• _Input material_
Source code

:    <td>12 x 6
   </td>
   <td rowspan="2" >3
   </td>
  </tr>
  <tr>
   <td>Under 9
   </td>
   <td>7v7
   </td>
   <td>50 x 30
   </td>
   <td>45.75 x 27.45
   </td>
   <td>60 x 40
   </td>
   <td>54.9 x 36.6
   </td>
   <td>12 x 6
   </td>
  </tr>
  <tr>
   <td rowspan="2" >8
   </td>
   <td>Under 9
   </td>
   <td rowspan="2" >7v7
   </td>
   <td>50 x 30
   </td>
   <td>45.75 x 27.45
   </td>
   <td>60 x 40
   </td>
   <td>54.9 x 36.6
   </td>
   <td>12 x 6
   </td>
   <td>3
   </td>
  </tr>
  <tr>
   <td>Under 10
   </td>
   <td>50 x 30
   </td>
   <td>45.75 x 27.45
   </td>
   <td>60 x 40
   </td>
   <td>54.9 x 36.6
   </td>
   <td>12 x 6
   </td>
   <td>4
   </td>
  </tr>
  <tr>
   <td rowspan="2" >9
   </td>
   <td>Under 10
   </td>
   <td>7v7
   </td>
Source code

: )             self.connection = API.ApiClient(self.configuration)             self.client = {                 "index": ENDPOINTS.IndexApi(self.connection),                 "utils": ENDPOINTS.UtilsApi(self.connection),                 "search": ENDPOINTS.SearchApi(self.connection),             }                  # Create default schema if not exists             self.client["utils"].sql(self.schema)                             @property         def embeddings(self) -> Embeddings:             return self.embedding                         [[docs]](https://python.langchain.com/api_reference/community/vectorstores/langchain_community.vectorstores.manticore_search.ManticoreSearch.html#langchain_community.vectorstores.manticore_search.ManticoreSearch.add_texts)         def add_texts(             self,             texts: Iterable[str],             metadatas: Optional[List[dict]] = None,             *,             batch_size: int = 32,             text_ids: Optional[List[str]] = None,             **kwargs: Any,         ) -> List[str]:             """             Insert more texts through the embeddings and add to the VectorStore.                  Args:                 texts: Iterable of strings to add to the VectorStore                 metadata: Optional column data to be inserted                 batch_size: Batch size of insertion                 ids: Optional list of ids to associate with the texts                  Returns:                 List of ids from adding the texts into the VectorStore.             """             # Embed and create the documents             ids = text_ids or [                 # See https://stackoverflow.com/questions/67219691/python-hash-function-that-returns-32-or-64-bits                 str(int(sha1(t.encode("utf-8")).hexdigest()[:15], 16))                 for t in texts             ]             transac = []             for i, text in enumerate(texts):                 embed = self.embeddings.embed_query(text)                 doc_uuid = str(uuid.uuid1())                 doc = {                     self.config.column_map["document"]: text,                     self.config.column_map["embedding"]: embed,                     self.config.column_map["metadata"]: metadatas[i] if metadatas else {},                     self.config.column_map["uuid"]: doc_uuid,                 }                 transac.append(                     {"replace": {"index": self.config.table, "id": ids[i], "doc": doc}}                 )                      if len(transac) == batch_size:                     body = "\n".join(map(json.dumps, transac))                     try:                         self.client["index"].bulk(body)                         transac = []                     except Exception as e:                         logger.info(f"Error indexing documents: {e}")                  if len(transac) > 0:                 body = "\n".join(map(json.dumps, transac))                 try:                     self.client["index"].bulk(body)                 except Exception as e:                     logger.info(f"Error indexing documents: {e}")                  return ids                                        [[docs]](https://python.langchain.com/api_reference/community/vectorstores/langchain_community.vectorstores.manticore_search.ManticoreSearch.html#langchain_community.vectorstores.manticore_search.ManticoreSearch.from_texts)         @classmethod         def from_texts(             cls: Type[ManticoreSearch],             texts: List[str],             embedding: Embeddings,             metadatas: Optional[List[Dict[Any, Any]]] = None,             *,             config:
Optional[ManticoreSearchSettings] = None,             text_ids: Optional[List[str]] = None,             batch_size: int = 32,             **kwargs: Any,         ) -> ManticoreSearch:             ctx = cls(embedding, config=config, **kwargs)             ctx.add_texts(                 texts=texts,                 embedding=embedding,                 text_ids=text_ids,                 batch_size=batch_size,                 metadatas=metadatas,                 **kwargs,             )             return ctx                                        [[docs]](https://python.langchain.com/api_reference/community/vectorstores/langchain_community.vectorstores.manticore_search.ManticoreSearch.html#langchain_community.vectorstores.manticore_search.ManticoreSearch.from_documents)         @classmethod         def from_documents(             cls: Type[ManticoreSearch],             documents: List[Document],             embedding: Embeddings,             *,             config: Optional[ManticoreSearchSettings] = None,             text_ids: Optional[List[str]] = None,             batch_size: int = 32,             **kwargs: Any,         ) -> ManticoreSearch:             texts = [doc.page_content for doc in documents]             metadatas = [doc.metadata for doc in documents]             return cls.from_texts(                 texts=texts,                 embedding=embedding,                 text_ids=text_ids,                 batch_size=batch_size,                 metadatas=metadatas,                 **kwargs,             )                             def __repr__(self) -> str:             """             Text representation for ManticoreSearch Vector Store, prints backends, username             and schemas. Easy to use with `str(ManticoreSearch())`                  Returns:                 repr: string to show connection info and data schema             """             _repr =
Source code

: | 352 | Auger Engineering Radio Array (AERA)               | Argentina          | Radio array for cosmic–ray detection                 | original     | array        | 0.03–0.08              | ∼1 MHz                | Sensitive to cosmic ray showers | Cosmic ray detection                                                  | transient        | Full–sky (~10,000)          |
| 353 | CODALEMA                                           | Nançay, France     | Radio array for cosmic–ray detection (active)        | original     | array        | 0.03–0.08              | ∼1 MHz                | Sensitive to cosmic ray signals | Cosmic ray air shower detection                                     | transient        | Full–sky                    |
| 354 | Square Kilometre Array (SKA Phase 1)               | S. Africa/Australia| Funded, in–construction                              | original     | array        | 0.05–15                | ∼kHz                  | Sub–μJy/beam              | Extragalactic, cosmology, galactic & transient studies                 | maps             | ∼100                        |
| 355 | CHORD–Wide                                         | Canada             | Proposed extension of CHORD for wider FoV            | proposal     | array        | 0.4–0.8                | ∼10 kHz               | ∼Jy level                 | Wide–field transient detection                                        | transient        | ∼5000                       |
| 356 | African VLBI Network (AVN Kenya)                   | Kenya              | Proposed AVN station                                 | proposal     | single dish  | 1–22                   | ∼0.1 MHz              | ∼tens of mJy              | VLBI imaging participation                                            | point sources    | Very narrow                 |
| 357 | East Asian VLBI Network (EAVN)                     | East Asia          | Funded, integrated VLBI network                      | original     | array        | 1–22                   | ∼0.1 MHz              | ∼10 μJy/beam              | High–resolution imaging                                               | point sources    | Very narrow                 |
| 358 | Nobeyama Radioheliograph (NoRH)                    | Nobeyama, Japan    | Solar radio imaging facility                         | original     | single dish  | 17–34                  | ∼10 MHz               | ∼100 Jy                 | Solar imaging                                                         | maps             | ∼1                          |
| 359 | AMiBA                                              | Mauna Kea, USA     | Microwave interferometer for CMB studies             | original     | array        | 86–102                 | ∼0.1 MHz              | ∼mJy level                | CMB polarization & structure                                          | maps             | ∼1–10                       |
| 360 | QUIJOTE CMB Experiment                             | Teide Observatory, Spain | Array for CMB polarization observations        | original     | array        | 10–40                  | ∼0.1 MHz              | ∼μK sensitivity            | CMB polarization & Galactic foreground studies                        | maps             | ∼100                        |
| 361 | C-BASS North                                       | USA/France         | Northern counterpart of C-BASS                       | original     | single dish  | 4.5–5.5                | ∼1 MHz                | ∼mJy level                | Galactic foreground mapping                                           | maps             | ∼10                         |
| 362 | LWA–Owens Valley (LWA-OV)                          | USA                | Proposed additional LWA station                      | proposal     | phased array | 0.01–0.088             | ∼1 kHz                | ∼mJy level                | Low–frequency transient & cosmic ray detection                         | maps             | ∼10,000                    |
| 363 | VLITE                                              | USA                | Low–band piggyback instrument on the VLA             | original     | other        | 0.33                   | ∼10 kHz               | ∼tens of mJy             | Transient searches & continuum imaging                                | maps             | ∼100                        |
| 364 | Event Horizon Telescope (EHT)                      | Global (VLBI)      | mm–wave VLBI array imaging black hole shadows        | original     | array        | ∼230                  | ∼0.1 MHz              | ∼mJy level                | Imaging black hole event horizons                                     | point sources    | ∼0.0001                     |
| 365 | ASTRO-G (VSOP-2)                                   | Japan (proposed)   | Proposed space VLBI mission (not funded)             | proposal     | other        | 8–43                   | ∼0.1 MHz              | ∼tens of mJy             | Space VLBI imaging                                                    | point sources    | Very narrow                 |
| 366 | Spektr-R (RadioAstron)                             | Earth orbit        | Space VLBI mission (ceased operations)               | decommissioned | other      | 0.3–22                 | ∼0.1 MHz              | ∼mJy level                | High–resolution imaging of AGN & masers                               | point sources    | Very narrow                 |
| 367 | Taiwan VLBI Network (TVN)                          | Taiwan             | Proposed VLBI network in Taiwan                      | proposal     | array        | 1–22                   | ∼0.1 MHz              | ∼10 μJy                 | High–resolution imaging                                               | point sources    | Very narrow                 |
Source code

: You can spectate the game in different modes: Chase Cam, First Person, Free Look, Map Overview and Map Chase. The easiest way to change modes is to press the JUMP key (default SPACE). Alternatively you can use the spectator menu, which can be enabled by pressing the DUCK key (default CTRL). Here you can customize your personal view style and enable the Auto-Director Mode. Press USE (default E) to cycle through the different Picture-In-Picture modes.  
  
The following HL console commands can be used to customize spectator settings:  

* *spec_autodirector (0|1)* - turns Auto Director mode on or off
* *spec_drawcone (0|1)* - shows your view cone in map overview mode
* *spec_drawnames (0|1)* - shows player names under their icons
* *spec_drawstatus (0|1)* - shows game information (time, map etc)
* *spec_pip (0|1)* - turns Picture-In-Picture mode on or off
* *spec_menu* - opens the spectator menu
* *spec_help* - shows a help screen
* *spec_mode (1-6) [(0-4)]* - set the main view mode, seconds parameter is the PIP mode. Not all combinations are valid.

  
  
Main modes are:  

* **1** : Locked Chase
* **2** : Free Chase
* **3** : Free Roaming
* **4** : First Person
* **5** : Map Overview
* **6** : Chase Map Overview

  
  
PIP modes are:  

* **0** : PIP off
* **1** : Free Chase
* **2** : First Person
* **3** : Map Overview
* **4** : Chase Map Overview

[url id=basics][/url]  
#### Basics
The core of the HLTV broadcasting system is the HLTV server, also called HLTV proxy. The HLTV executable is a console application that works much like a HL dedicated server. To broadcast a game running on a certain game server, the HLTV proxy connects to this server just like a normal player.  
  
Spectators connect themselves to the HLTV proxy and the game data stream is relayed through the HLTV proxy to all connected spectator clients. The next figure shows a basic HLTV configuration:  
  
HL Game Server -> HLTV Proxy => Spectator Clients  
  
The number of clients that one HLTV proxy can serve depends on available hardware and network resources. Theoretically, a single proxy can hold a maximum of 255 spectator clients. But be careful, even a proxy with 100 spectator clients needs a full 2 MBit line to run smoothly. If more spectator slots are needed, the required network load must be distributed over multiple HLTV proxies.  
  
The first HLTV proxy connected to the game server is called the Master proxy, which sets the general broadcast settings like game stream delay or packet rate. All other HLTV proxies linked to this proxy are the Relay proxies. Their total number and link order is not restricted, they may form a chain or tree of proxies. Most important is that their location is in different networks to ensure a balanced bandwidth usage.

• _Task instructions_
Please make an exact copy of the lines above from the line with "366 | Spektr-R" through the line with "a help screen", both ends included.

• _Answer to the problem_
| 366 | Spektr-R (RadioAstron)                             | Earth orbit        | Space VLBI mission (ceased operations)               | decommissioned | other      | 0.3–22                 | ∼0.1 MHz              | ∼mJy level                | High–resolution imaging of AGN & masers                               | point sources    | Very narrow                 |
| 367 | Taiwan VLBI Network (TVN)                          | Taiwan             | Proposed VLBI network in Taiwan                      | proposal     | array        | 1–22                   | ∼0.1 MHz              | ∼10 μJy                 | High–resolution imaging                                               | point sources    | Very narrow                 |
Source code

: You can spectate the game in different modes: Chase Cam, First Person, Free Look, Map Overview and Map Chase. The easiest way to change modes is to press the JUMP key (default SPACE). Alternatively you can use the spectator menu, which can be enabled by pressing the DUCK key (default CTRL). Here you can customize your personal view style and enable the Auto-Director Mode. Press USE (default E) to cycle through the different Picture-In-Picture modes.  
  
The following HL console commands can be used to customize spectator settings:  

* *spec_autodirector (0|1)* - turns Auto Director mode on or off
* *spec_drawcone (0|1)* - shows your view cone in map overview mode
* *spec_drawnames (0|1)* - shows player names under their icons
* *spec_drawstatus (0|1)* - shows game information (time, map etc)
* *spec_pip (0|1)* - turns Picture-In-Picture mode on or off
* *spec_menu* - opens the spectator menu
* *spec_help* - shows a help screen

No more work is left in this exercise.